Revision M-Z

2020-12-17

ศัพท์ น่าสับสน ชุด R – ratio

แนะนำการใช้ ตามที่ส่วนใหญ่ใช้ แต่ละท้องถิ่น

ความหมาย อาจผันแปร ตาม ตำแหน่ง/หน้าที่ ในประโยค

Dictionary.com

ออกเสียง ratio = ‘REY-shoh”

Dictionary.com

ABOUT THIS WORD

What else does ratio mean?

On the social media platform Twitter, a ratio, or getting ratioed,

is when replies to a tweet vastly outnumber likesor retweets.

This means people are objecting to the tweet

and considering its content bad.

Where does ratio come from?

You might remember from math class

that a ratio is a proportional relationship between two numbers.

For example, if I have two carrots for every one apple,

my carrot-to-apple ratio is 2:1, or 2/1 as a fraction.

In the Twittersphere,

a ratio specifically refers to the number of replies to a tweet

versus the number of likes and retweets.

The importance of this ratio was first called out by user @85mf,

who noted on March 7, 2017 that U.S. congressman Jason Chaffetz had a tweet with 701 replies and only 23 retweets and 108 likes.

@85mf commented:

“Nothing on this site makes me happier than reply-to-RT ratios like this.

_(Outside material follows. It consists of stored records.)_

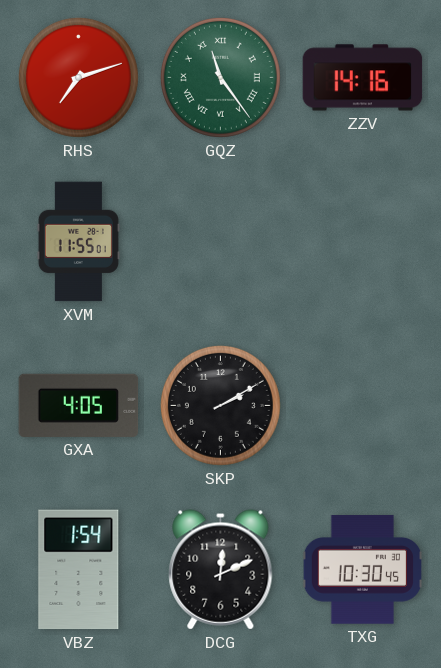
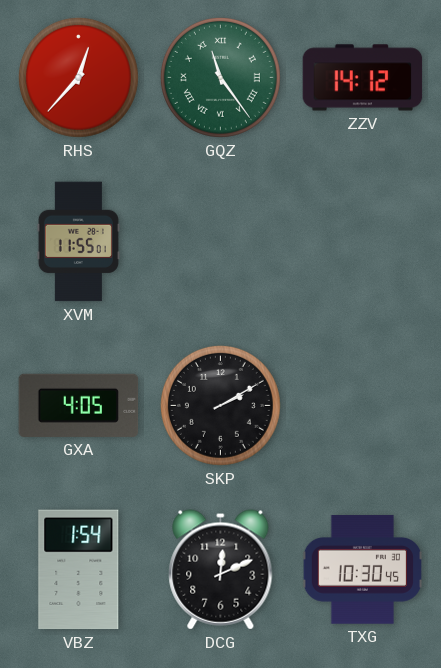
RHS: 7:12 -> 12:37
ZZV: 14:16 -> 14:12
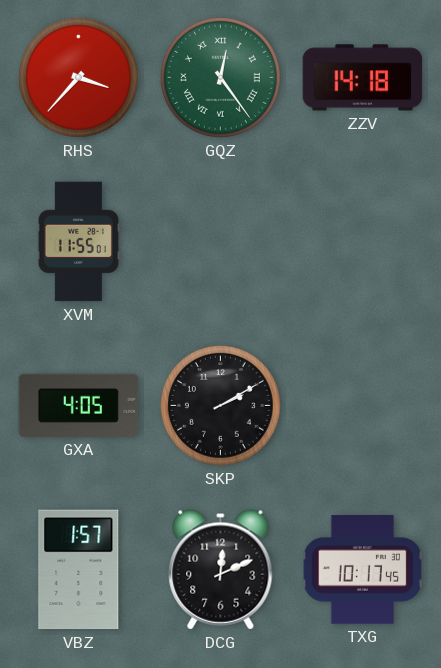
RHS: 12:37 -> 3:37
GQZ: 11:24 -> 12:24
ZZV: 14:12 -> 14:18
VBZ: 1:54 -> 1:57
TXG: 10:30 -> 10:17
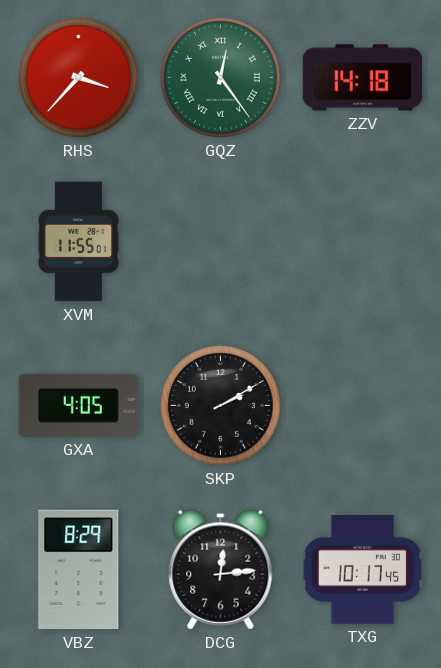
VBZ: 1:57 -> 8:29
DCG: 12:11 -> 12:14
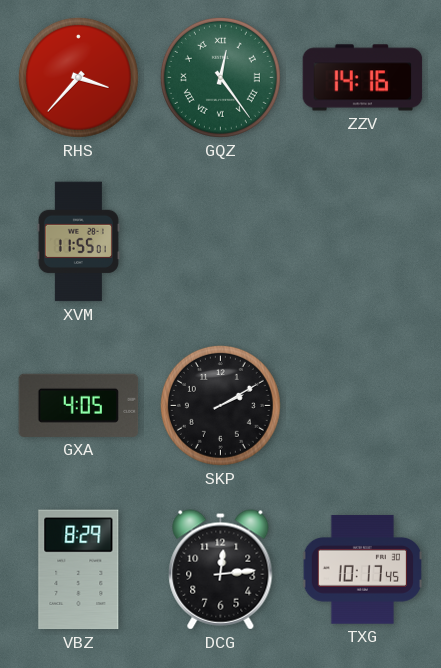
ZZV: 14:18 -> 14:16
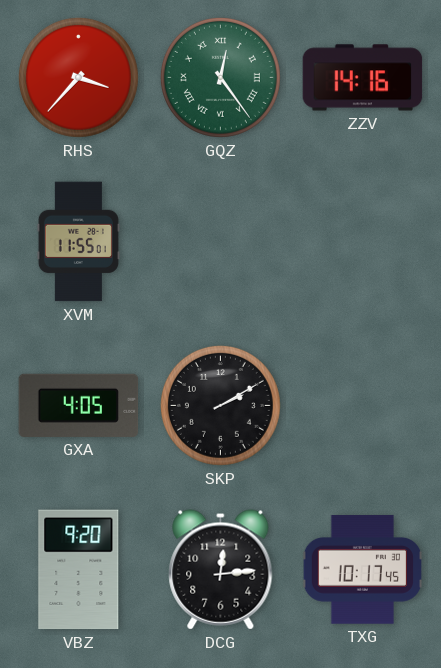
VBZ: 8:29 -> 9:20
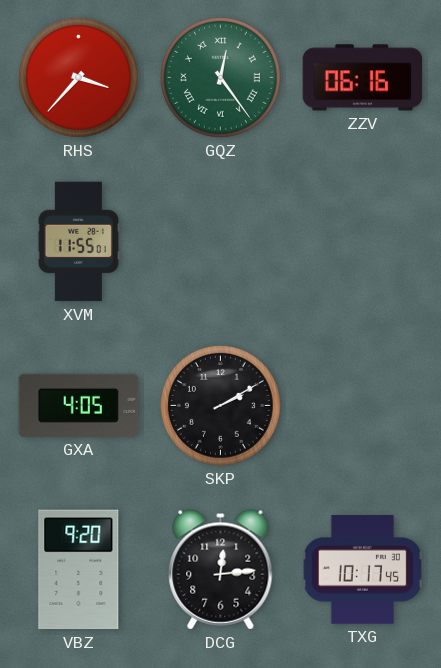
ZZV: 14:16 -> 06:16
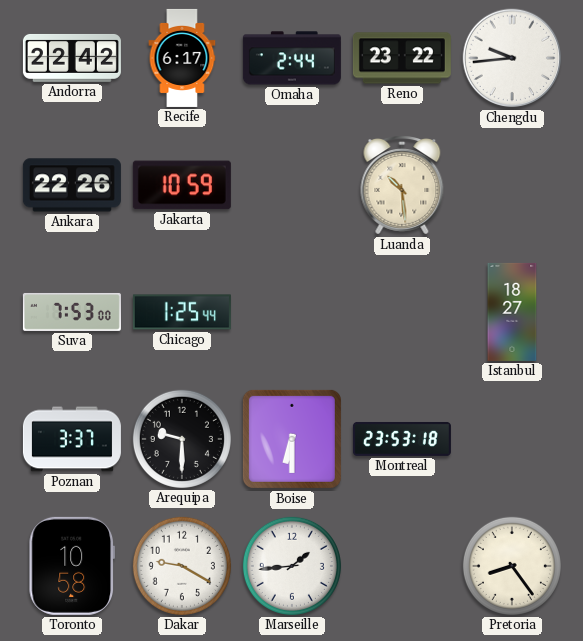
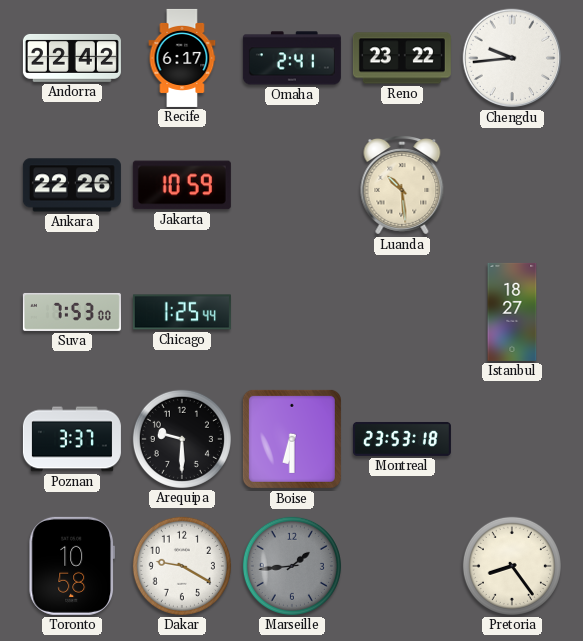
Omaha: 2:44 -> 2:41
Marseille dial: white -> grey
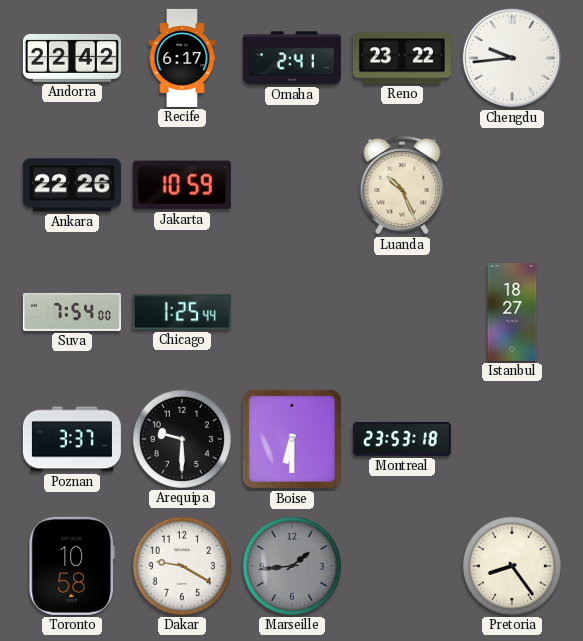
Luanda: 10:29 -> 10:26
Suva: 7:53 -> 7:54
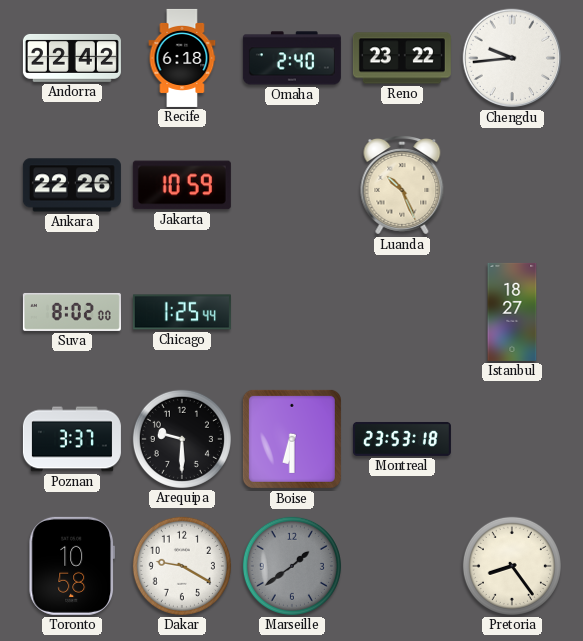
Recife: 6:17 -> 6:18
Omaha: 2:41 -> 2:40
Suva: 7:54 -> 8:02
Marseille: 1:44 -> 1:39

That is the ratio of someone who fuuuuu***d up.”

In April 2017, an article in Esquire,

“How to Know If You’ve Sent a Horrible Tweet:

A Deep Dive into The Ratio,”

gave a longer description of this phenomenon.

Essentially, showing you like something on Twitter is easy:

You simply like or retweet the comment.

It takes more effort, however, to leave a negative comment,

so, if lots of people do so, then it must be a sign the tweet has really stepped in it.

By fall 2017, the noun ratio had been verbed,

as in I’ve been ratioed or Let’s ratio this guy.

Before Twitter analytics became a thing,

having something that was well-ratioed,

like ingredients on a sandwich, meant it was well-proportioned.

But since 2017, there is little positive about being ratioed.

It means your tweet has been taken down by the hive mind.

Common Errors In English Usage Dictionary

ratio

A ratio is a way of expressing the relationship

between one number and another.

If there is one teacher to fifty students,

the teacher/student ratio is one to fifty,

and the student/teacher ratio fifty to one.

If a very dense but wealthy prince were being tutored by fifty teachers,

the teacher/student ratio would be fifty to one, and

the student/teacher ratio would be one to fifty.

As you can see, the order in which the numbers are compared

is important.

The ratios discussed so far are “high"

—the difference between the numbers is large.

The lowest possible ratio is one to one:

one teacher to one student.

If you are campaigning for more individual attention in the classroom,

you want a higher number of teachers, but a lower student/teacher ratio.